Your goal:
Give every entry below again, exactly as written, and skip the images.

Page-level text extractions:
▼
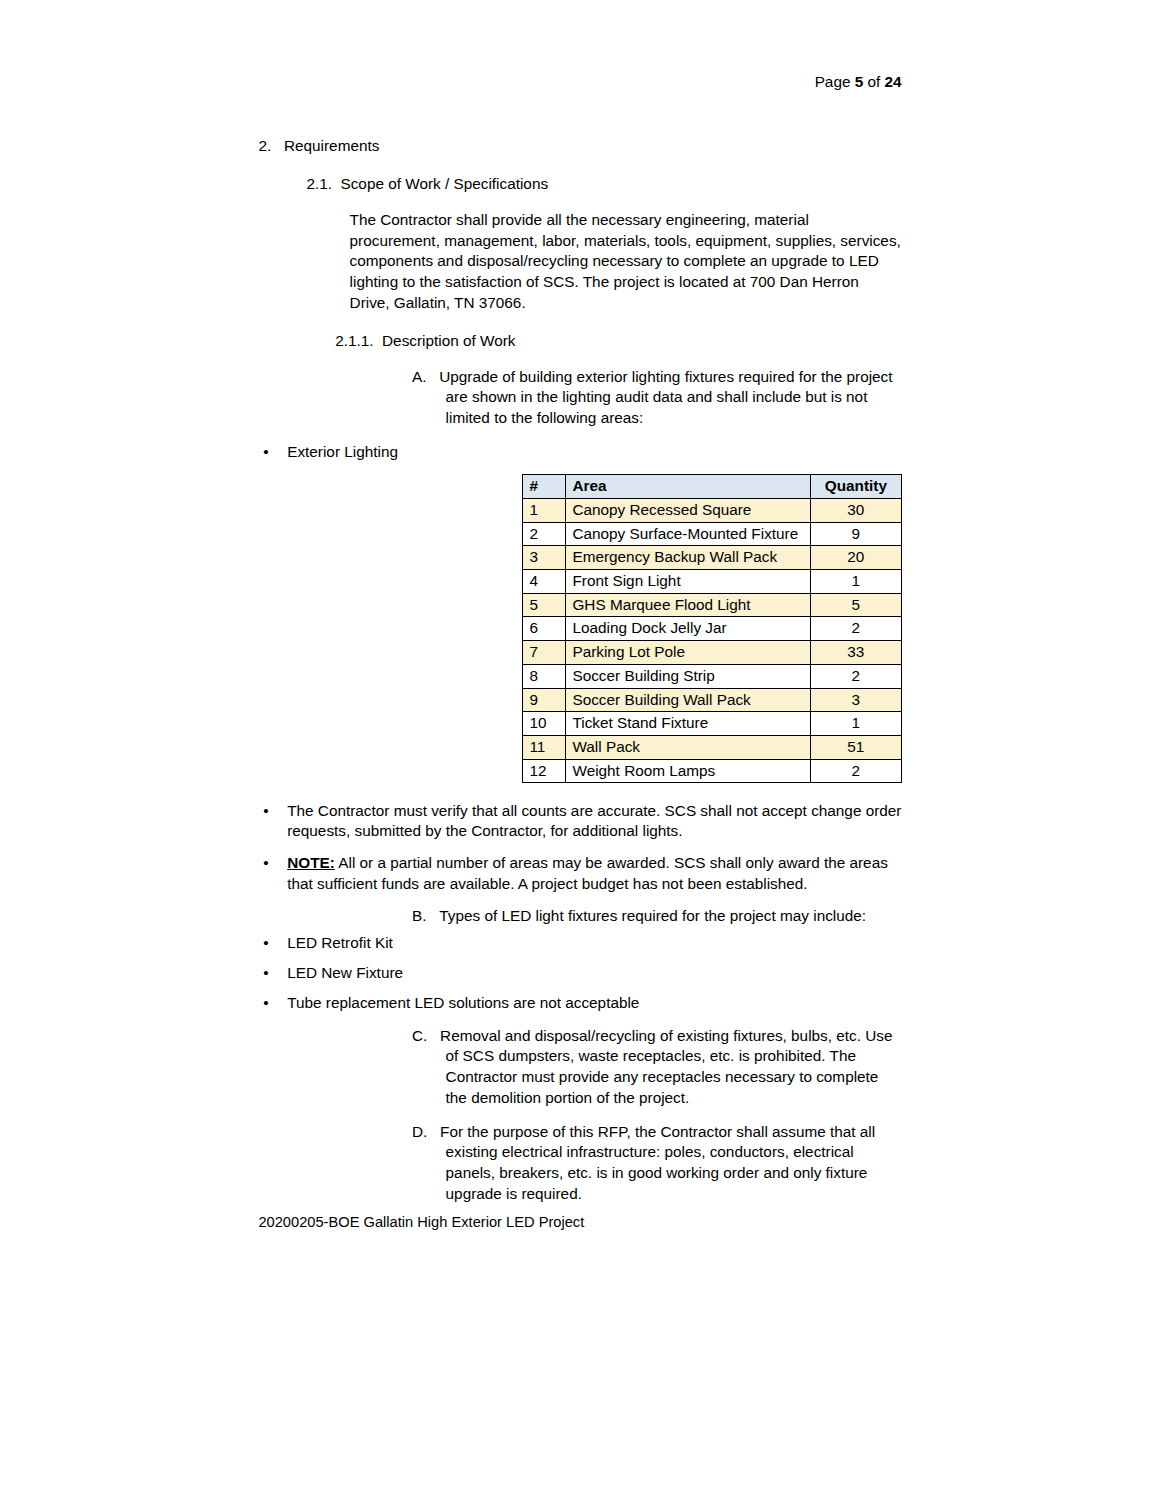Page 5 of 24
2. Requirements
2.1. Scope of Work / Specifications
The Contractor shall provide all the necessary engineering, material procurement, management, labor, materials, tools, equipment, supplies, services, components and disposal/recycling necessary to complete an upgrade to LED lighting to the satisfaction of SCS. The project is located at 700 Dan Herron Drive, Gallatin, TN 37066.
2.1.1. Description of Work
A. Upgrade of building exterior lighting fixtures required for the project are shown in the lighting audit data and shall include but is not limited to the following areas:
Exterior Lighting
| # | Area | Quantity |
| --- | --- | --- |
| 1 | Canopy Recessed Square | 30 |
| 2 | Canopy Surface-Mounted Fixture | 9 |
| 3 | Emergency Backup Wall Pack | 20 |
| 4 | Front Sign Light | 1 |
| 5 | GHS Marquee Flood Light | 5 |
| 6 | Loading Dock Jelly Jar | 2 |
| 7 | Parking Lot Pole | 33 |
| 8 | Soccer Building Strip | 2 |
| 9 | Soccer Building Wall Pack | 3 |
| 10 | Ticket Stand Fixture | 1 |
| 11 | Wall Pack | 51 |
| 12 | Weight Room Lamps | 2 |
The Contractor must verify that all counts are accurate. SCS shall not accept change order requests, submitted by the Contractor, for additional lights.
NOTE: All or a partial number of areas may be awarded. SCS shall only award the areas that sufficient funds are available. A project budget has not been established.
B. Types of LED light fixtures required for the project may include:
LED Retrofit Kit
LED New Fixture
Tube replacement LED solutions are not acceptable
C. Removal and disposal/recycling of existing fixtures, bulbs, etc. Use of SCS dumpsters, waste receptacles, etc. is prohibited. The Contractor must provide any receptacles necessary to complete the demolition portion of the project.
D. For the purpose of this RFP, the Contractor shall assume that all existing electrical infrastructure: poles, conductors, electrical panels, breakers, etc. is in good working order and only fixture upgrade is required.
20200205-BOE Gallatin High Exterior LED Project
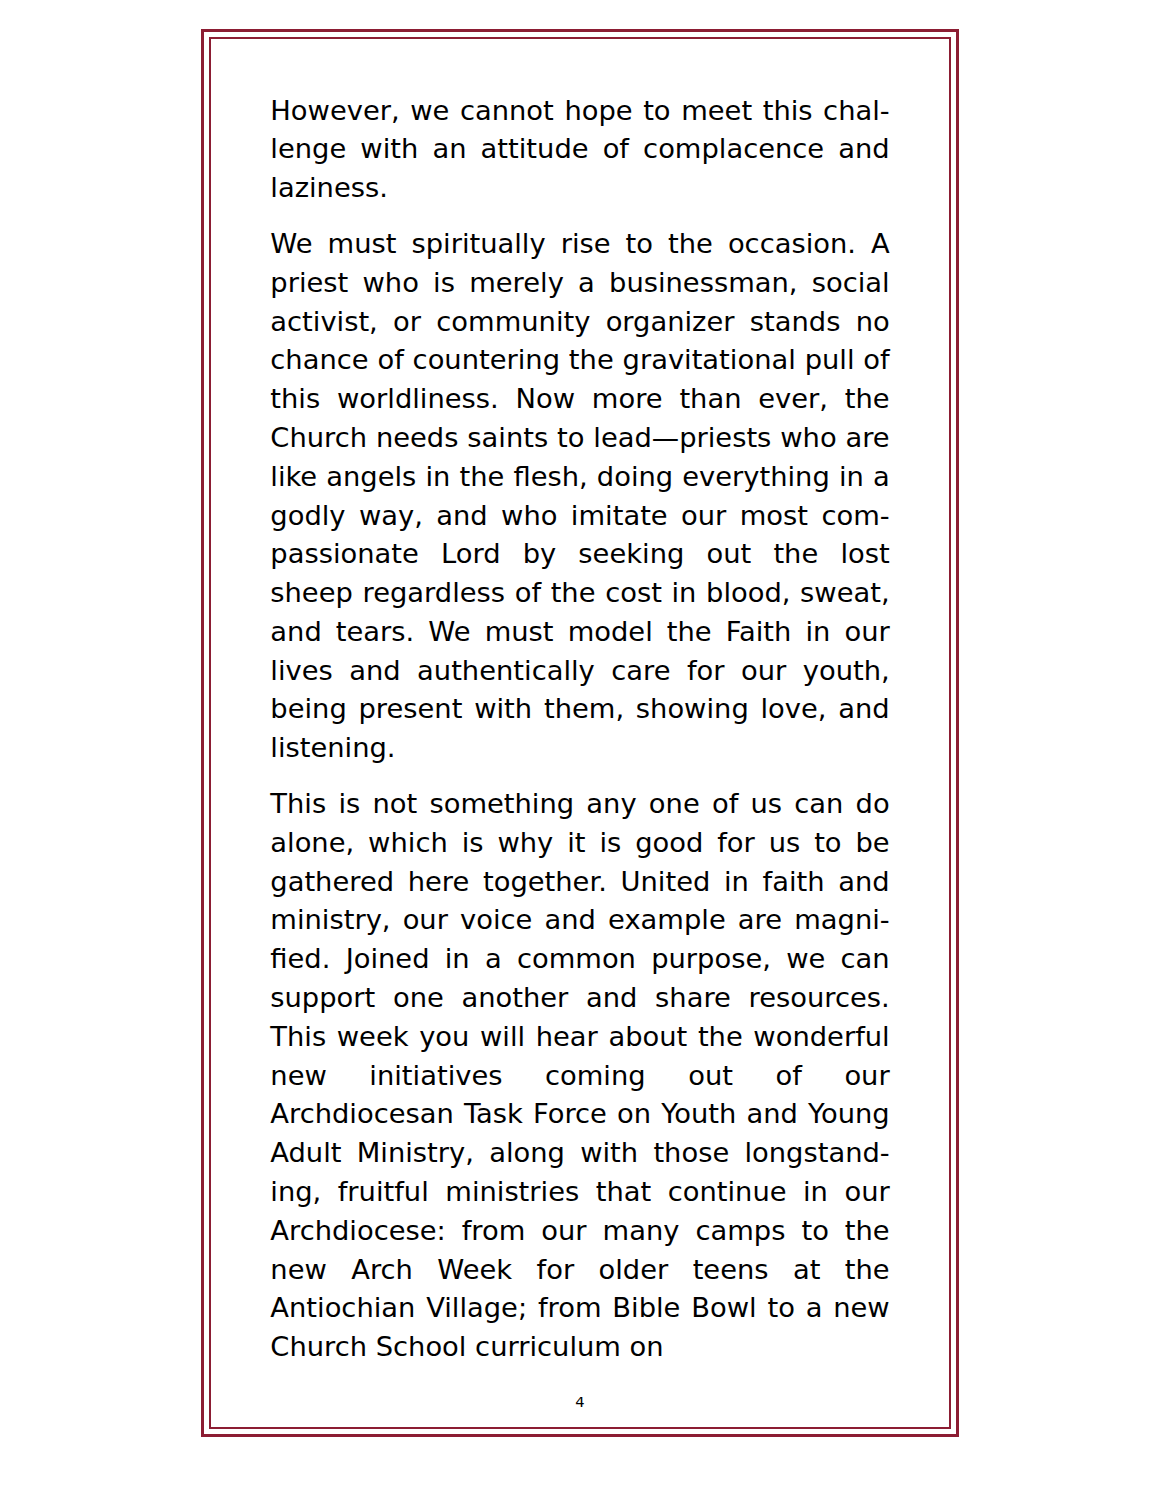However, we cannot hope to meet this challenge with an attitude of complacence and laziness.
We must spiritually rise to the occasion. A priest who is merely a businessman, social activist, or community organizer stands no chance of countering the gravitational pull of this worldliness. Now more than ever, the Church needs saints to lead—priests who are like angels in the flesh, doing everything in a godly way, and who imitate our most compassionate Lord by seeking out the lost sheep regardless of the cost in blood, sweat, and tears. We must model the Faith in our lives and authentically care for our youth, being present with them, showing love, and listening.
This is not something any one of us can do alone, which is why it is good for us to be gathered here together. United in faith and ministry, our voice and example are magnified. Joined in a common purpose, we can support one another and share resources. This week you will hear about the wonderful new initiatives coming out of our Archdiocesan Task Force on Youth and Young Adult Ministry, along with those longstanding, fruitful ministries that continue in our Archdiocese: from our many camps to the new Arch Week for older teens at the Antiochian Village; from Bible Bowl to a new Church School curriculum on
4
▲
Task output:
Page 5 of 24
2. Requirements
2.1. Scope of Work / Specifications
The Contractor shall provide all the necessary engineering, material procurement, management, labor, materials, tools, equipment, supplies, services, components and disposal/recycling necessary to complete an upgrade to LED lighting to the satisfaction of SCS. The project is located at 700 Dan Herron Drive, Gallatin, TN 37066.
2.1.1. Description of Work
A. Upgrade of building exterior lighting fixtures required for the project are shown in the lighting audit data and shall include but is not limited to the following areas:
Exterior Lighting
| # | Area | Quantity |
| --- | --- | --- |
| 1 | Canopy Recessed Square | 30 |
| 2 | Canopy Surface-Mounted Fixture | 9 |
| 3 | Emergency Backup Wall Pack | 20 |
| 4 | Front Sign Light | 1 |
| 5 | GHS Marquee Flood Light | 5 |
| 6 | Loading Dock Jelly Jar | 2 |
| 7 | Parking Lot Pole | 33 |
| 8 | Soccer Building Strip | 2 |
| 9 | Soccer Building Wall Pack | 3 |
| 10 | Ticket Stand Fixture | 1 |
| 11 | Wall Pack | 51 |
| 12 | Weight Room Lamps | 2 |
The Contractor must verify that all counts are accurate. SCS shall not accept change order requests, submitted by the Contractor, for additional lights.
NOTE: All or a partial number of areas may be awarded. SCS shall only award the areas that sufficient funds are available. A project budget has not been established.
B. Types of LED light fixtures required for the project may include:
LED Retrofit Kit
LED New Fixture
Tube replacement LED solutions are not acceptable
C. Removal and disposal/recycling of existing fixtures, bulbs, etc. Use of SCS dumpsters, waste receptacles, etc. is prohibited. The Contractor must provide any receptacles necessary to complete the demolition portion of the project.
D. For the purpose of this RFP, the Contractor shall assume that all existing electrical infrastructure: poles, conductors, electrical panels, breakers, etc. is in good working order and only fixture upgrade is required.
20200205-BOE Gallatin High Exterior LED Project
However, we cannot hope to meet this challenge with an attitude of complacence and laziness.
We must spiritually rise to the occasion. A priest who is merely a businessman, social activist, or community organizer stands no chance of countering the gravitational pull of this worldliness. Now more than ever, the Church needs saints to lead—priests who are like angels in the flesh, doing everything in a godly way, and who imitate our most compassionate Lord by seeking out the lost sheep regardless of the cost in blood, sweat, and tears. We must model the Faith in our lives and authentically care for our youth, being present with them, showing love, and listening.
This is not something any one of us can do alone, which is why it is good for us to be gathered here together. United in faith and ministry, our voice and example are magnified. Joined in a common purpose, we can support one another and share resources. This week you will hear about the wonderful new initiatives coming out of our Archdiocesan Task Force on Youth and Young Adult Ministry, along with those longstanding, fruitful ministries that continue in our Archdiocese: from our many camps to the new Arch Week for older teens at the Antiochian Village; from Bible Bowl to a new Church School curriculum on
4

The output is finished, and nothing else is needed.